Pajek的网络输入数据格式为*.net,而今天想下的一些数据都是*.gml格式的。
http://www-personal.umich.edu/~mejn/netdata/
Mark Newman在提供这些开源的数据的同时,提供了他写的一个简单GML分析器的C源码。我修改了一点,加了个主函数用来生成*.net文件。
如果*.gml文件提供更多信息,如节点的分类等,也可以修改这个简单的GML2Pajek来增加更多内容。
如果需要读取*.gml中更多信息,需要增加的地方:
1. 数据结构
2. 对应GML分析器中的函数
3. 将NETWORK输出到Pajek支持格式的函数(可能还要打开新文件,如*.vec)
我修改了Mark Newman提供的分析器的一部分。但是我认为Mark Newman放出这个程序的时候一定是有经过测试的,我不知道为什么我不修改就不能用了(不能转换他主页上提供的gml格式数据)。可能和一些我不知道的原因有关。
同时由于Newman提供的部分数据带有结点的value,我对每个*.gml都会生成对应的*.vec文件。
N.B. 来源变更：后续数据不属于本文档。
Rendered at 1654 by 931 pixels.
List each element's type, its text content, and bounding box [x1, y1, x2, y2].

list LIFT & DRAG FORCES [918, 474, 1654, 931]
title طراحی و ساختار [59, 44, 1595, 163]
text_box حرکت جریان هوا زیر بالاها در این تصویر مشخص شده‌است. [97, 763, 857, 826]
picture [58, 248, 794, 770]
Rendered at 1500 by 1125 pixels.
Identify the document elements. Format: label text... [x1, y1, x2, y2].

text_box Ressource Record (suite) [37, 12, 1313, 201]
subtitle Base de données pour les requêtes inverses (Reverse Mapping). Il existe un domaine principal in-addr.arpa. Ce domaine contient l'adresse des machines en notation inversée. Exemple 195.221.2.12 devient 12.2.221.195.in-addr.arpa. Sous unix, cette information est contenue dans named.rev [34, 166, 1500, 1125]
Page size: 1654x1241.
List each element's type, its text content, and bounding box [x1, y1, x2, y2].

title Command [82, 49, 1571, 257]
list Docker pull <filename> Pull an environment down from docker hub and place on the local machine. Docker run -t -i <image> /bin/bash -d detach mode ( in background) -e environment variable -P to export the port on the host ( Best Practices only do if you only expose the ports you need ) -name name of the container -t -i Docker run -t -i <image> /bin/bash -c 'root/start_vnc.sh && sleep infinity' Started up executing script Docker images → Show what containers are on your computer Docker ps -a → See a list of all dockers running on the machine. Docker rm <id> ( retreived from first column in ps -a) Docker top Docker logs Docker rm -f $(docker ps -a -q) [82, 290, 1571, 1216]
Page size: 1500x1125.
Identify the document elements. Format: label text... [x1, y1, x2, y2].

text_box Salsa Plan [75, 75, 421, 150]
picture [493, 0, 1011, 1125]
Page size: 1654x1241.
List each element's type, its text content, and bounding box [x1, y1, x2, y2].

如果*.gml不带有value,这个*.vec是多余的,我没有做判断。
下面是源代码,Newman提供的gml parser我做了一些修改。
gml2pajek.c
// Program to read a network stored in a GML file into a NETWORK struct
//
// Yi-Shi Lin 12 AUG 03
//
// A simple parser in C that will read the files into a data structure is needed
// It is provided by Mark Newman:
// http://www-personal.umich.edu/~mejn/netdata/readgml.zip
//
// If more infomation in *.gml is needed
// Please modify the data structure defined in network.h
// and the corresponding functions in readgml.c and gml2pajek.c
#include <stdlib.h>
#include <stdio.h>
#include <string.h>
#include "readgml.h"
#define FILENAMELEN 100
// Function to open *.gml and *.net
int open_file(FILE **gml_file, FILE **net_file, FILE **vec_file)
{
char filename[FILENAMELEN];
int len;
printf("\ninput *.gml\n");
scanf("%s", filename);
len=strlen(filename);
if (((*gml_file)=fopen(filename, "r"))==NULL)
{
printf("fail to open \"%s\"\n", filename);
return 0;
}
printf("%s has been opened...\n", filename);
filename[len-3]='n';
filename[len-2]='e';
filename[len-1]='t';
if (((*net_file)=fopen(filename, "w"))==NULL)
{
printf("fail to open \"%s\"\n", filename);
return 0;
}
filename[len-3]='v';
filename[len-2]='e';
filename[len-1]='c';
if (((*vec_file)=fopen(filename, "w"))==NULL)
{
printf("fail to open \"%s\"\n", filename);
return 0;
}
return 1;
}
// Function to close *.gml and *.net
void close_file(FILE *gml_file, FILE *net_file, FILE *vec_file)
{
fclose(gml_file);
fclose(net_file);
fclose(vec_file);
}
// Function to write the network into *.net
void write_network(NETWORK *network, FILE *net_file, FILE *vec_file)
{
int i,j;
fprintf(net_file, "*Vertices %d\n", network->nvertices);
for (i=0; i<network->nvertices; i++)
{
fprintf(net_file, "%d ", i+1);
if (network->vertex[i].label)
fprintf(net_file, "\"%s\"", network->vertex[i].label);
fprintf(net_file, "\n");
}
fprintf(net_file, "*Edges\n");
for (i=0; i<network->nvertices; i++)
{
for (j=0; j<network->vertex[i].degree; j++)
{
EDGE *tmp_edge=&(network->vertex[i].edge[j]);
fprintf(net_file, "%d %d %.lf\n", i+1, tmp_edge->target+1, tmp_edge->weight);
}
}
printf("*.net has been generated\n");
fprintf(vec_file, "*Vertices %d\n", network->nvertices);
for (i=0; i<network->nvertices; i++)
{
fprintf(vec_file, "%lf\n", network->vertex[i].value);
}
printf("*.vec has been generated\n");
}
int main()
{
NETWORK network;
FILE *gml_file, *net_file, *vec_file;
while (1)
{
if (open_file(&gml_file, &net_file, &vec_file)==0)
{
continue;
}
if (read_network(&network, gml_file)!=0)
{
printf("fail to read the network!\n");
continue;
}
write_network(&network, net_file, vec_file);
close_file(gml_file, net_file, vec_file);
free_network(&network);
}
return 0;
}
network.h
// Header file for VERTEX, EDGE, and NETWORK data structures
//
// Mark Newman 11 AUG 06
#ifndef _NETWORK_H
#define _NETWORK_H
typedef struct
{
int target; // Index in the vertex[] array of neighboring vertex.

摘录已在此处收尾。